╭─ SOURCE TEXT
Project sponsor(s): Sonam Mandal and Jason Sun

Resources:
- Amar's Thesis:
  http://www.fsl.cs.sunysb.edu/docs/mudrankit-msthesis/mudrankit-msthesis.pdf
- Muthitacharoen, Athicha, Benjie Chen, and David Mazieres. "A low-bandwidth
  network file system." ACM SIGOPS Operating Systems Review. Vol. 35. No. 5.
  ACM, 2001.
- linux/Documentation/device-mapper/*.txt
- Dmdedup: Device Mapper Target for Data Deduplication
  https://www.kernel.org/doc/mirror/ols2014.pdf
- http://git.fsl.cs.sunysb.edu/?p=linux-dmdedup.git;a=shortlog;h=refs/heads/dm-dedup-devel

The Device Mapper (DM) layer in Linux allows one to create stackable block
devices or "targets" in Linux's terminology.  Targets often need to maintain
persistent data structures describing the current state of a device.  A
special subsystem called "Persistent data" was created in Linux so that
different targets could reuse it when they need to consistently store their
on-disk data structures.  We have implemented a dedup device mapper called
dmdedup, the code for which is publicly available, and we also publish a
paper on this.
╰─
#### [WORK INSTRUCTIONS]
(a) Answer these from the dmdedup project description:
(i) Who are the project sponsors?
(ii) What is the name of the special subsystem that targets can reuse to store their on-disk data structures?
(iii) What is the dedup device mapper that was implemented called?
(b) Decide whether each statement agrees with the dmdedup project description. Answer yes or no, and quote the words that settle it.
(i) The Device Mapper layer lets one create stackable block devices.
(ii) The dmdedup code is kept private.
(iii) The paper on a low-bandwidth network file system appeared in ACM SIGOPS Operating Systems Review.
(c) Pick up the dmdedup project description after its last sentence and continue it.
The rows play no part in any of this.
╭─ SOURCE INFORMATION
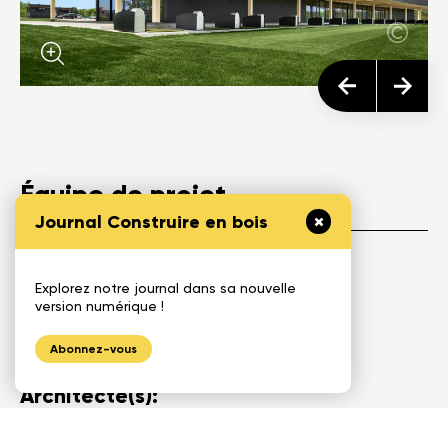
Équipe de projet
Journal Construire en bois
Donneur d'ouvrage:
Explorez notre journal dans sa nouvelle
version numérique !
Golf Exécutif Montréal
Abonnez-vous
Architecte(s):
Architecture 49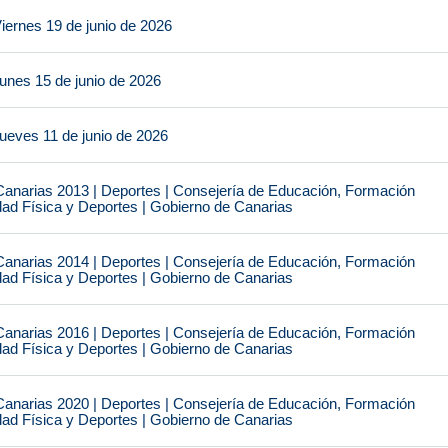
iernes 19 de junio de 2026
unes 15 de junio de 2026
ueves 11 de junio de 2026
narias 2013 | Deportes | Consejería de Educación, Formación
idad Física y Deportes | Gobierno de Canarias
narias 2014 | Deportes | Consejería de Educación, Formación
idad Física y Deportes | Gobierno de Canarias
narias 2016 | Deportes | Consejería de Educación, Formación
idad Física y Deportes | Gobierno de Canarias
narias 2020 | Deportes | Consejería de Educación, Formación
idad Física y Deportes | Gobierno de Canarias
╰─
#### [ANSWERS BY ITEM NUMBER]
(a)
(i) Sonam Mandal and Jason Sun
(ii) "Persistent data"
(iii) dmdedup

(b)
(i) Yes: "allows one to create stackable block devices"
(ii) No: "the code for which is publicly available"
(iii) Yes: "ACM SIGOPS Operating Systems Review"

(c)
(2a) User-level dmdedup integrity checker and fixer

Dmdedup includes a collection of data and metadata in various data
structures on disk.  The code runs in the kernel.  Implement user-level
tools to scan the dmdedup on-disk structures and verify their integrity:
these tools are similar to how "fsck" can scan and fix a file system such as
ext4 (but dmdedup-fsck would be much easier to develop).  The tools should
first scan and report errors.  In the 2nd stage, they should try and fix any
errors that can be fixed.

(2b) dmdedup metadata using other data structures

Dmdedup currently uses the Copy-On-Write (COW) Persistent B-Trees as an
underlying data structure to store metadata.  Since it was implemented,
Linux added other persistent metadata methods, especially an array based
one.  The latter could be very useful and faster for certain workloads.
Implement a new meta-data backend which uses the DM array data structure.
Also, one can explore device mapper and see if there are other possible
backends and implement one of those instead of an array based one.

(2c) Offline Deduplication Support in Dmdedup

Dmdedup is a Linux device-mapper deduplication target.  Currently, Dmdedup
supports only inline deduplication, i.e., every write request is
deduplicated at the time of its arrival in the target.  For certain
workloads this can raise the write-path latency to the levels that are
unacceptable to user applications.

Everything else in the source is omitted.